--- EXERCISE PROMPT ---
Of all the entries below, retype only the lines from the one with "life, teaching about nature, and sharing" through the one with "some tips to help make the transition to", exactly as they appear.

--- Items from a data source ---
#####

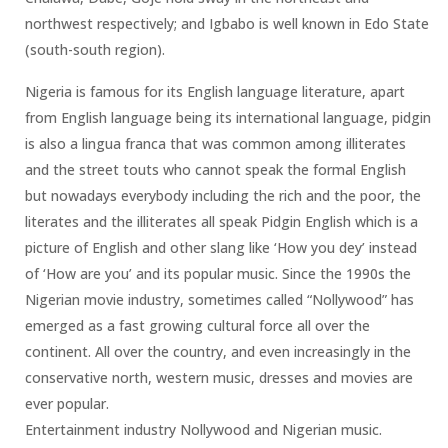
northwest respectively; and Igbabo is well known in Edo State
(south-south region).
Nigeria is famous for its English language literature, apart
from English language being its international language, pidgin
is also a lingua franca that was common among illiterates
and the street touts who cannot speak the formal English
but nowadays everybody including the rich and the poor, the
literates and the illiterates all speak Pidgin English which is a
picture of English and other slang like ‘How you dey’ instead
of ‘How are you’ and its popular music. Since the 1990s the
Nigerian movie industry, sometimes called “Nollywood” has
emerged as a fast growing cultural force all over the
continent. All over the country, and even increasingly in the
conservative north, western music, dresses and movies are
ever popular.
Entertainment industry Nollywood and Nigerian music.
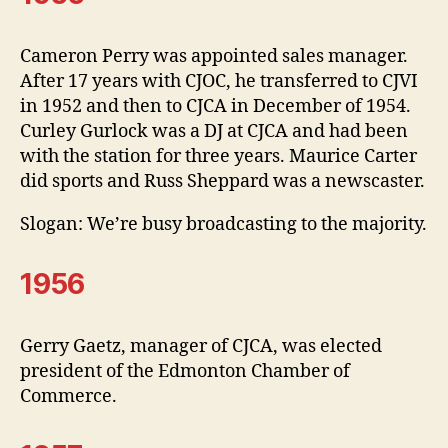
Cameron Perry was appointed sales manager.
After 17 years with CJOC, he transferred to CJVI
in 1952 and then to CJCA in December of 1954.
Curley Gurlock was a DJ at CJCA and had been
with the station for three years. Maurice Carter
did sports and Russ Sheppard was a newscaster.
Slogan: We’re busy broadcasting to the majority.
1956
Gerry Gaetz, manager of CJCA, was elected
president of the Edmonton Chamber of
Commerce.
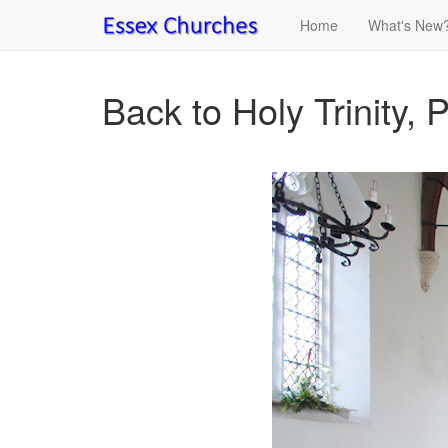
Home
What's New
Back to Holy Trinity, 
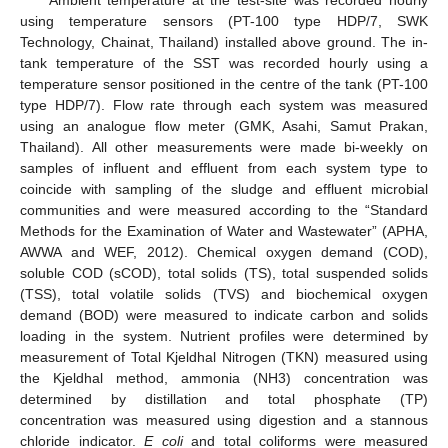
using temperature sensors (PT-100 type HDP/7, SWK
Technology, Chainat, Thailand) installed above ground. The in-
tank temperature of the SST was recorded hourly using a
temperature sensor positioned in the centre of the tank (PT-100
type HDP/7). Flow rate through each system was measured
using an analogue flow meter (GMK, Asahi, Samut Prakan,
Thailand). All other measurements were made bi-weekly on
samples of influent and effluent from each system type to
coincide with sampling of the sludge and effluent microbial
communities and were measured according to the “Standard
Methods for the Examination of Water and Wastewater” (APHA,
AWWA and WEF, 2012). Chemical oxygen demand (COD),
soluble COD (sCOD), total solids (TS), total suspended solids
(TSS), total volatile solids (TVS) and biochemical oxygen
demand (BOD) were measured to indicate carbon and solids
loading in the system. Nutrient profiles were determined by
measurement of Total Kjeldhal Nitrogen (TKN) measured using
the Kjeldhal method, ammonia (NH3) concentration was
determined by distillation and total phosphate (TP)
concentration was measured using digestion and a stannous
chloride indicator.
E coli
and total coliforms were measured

#####

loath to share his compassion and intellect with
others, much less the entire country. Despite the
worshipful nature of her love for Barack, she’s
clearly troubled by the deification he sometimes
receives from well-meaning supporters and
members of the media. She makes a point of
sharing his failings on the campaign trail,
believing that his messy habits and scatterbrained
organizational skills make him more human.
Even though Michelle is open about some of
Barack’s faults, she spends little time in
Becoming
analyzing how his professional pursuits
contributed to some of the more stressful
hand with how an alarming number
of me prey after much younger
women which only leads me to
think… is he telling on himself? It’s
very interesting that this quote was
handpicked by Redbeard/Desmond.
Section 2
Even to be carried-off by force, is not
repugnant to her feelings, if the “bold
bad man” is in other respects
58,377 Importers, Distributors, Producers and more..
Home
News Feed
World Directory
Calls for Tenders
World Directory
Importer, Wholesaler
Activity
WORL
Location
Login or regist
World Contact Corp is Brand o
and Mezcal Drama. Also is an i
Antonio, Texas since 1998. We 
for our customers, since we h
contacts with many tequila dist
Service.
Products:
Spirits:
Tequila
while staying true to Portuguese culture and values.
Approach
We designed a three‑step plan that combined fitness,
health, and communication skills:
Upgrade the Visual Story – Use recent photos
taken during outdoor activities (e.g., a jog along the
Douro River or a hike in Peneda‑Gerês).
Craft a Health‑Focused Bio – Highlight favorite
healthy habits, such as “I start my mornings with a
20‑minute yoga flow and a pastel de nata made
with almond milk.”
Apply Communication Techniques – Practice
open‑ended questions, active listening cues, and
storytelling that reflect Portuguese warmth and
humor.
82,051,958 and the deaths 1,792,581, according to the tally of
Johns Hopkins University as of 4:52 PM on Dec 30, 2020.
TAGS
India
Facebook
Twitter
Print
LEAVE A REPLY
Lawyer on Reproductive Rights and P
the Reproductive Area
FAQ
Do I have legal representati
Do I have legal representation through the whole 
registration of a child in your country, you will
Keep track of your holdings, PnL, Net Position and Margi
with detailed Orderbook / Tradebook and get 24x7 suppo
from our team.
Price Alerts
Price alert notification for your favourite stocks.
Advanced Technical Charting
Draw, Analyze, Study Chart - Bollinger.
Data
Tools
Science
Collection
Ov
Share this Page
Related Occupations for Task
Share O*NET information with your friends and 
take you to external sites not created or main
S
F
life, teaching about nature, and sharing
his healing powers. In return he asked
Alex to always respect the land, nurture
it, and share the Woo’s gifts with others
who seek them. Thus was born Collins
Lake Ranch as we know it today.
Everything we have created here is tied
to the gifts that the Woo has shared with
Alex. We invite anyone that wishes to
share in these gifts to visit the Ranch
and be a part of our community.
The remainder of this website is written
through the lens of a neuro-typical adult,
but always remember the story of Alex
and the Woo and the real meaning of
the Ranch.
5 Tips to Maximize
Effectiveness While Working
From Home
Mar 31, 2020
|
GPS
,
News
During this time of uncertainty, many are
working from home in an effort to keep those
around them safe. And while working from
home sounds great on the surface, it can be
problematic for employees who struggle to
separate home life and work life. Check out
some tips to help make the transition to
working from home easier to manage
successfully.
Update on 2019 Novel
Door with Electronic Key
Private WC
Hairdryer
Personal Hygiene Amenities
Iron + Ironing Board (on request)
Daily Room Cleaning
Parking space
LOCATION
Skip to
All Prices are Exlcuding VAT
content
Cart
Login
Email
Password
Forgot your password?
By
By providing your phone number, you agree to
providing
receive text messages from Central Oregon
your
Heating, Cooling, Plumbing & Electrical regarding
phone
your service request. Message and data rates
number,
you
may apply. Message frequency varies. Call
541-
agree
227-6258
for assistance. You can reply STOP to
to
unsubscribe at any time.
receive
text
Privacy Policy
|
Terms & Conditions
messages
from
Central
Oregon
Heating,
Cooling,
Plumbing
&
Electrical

#####

--- EXERCISE ANSWER ---
life, teaching about nature, and sharing
his healing powers. In return he asked
Alex to always respect the land, nurture
it, and share the Woo’s gifts with others
who seek them. Thus was born Collins
Lake Ranch as we know it today.
Everything we have created here is tied
to the gifts that the Woo has shared with
Alex. We invite anyone that wishes to
share in these gifts to visit the Ranch
and be a part of our community.
The remainder of this website is written
through the lens of a neuro-typical adult,
but always remember the story of Alex
and the Woo and the real meaning of
the Ranch.
5 Tips to Maximize
Effectiveness While Working
From Home
Mar 31, 2020
|
GPS
,
News
During this time of uncertainty, many are
working from home in an effort to keep those
around them safe. And while working from
home sounds great on the surface, it can be
problematic for employees who struggle to
separate home life and work life. Check out
some tips to help make the transition to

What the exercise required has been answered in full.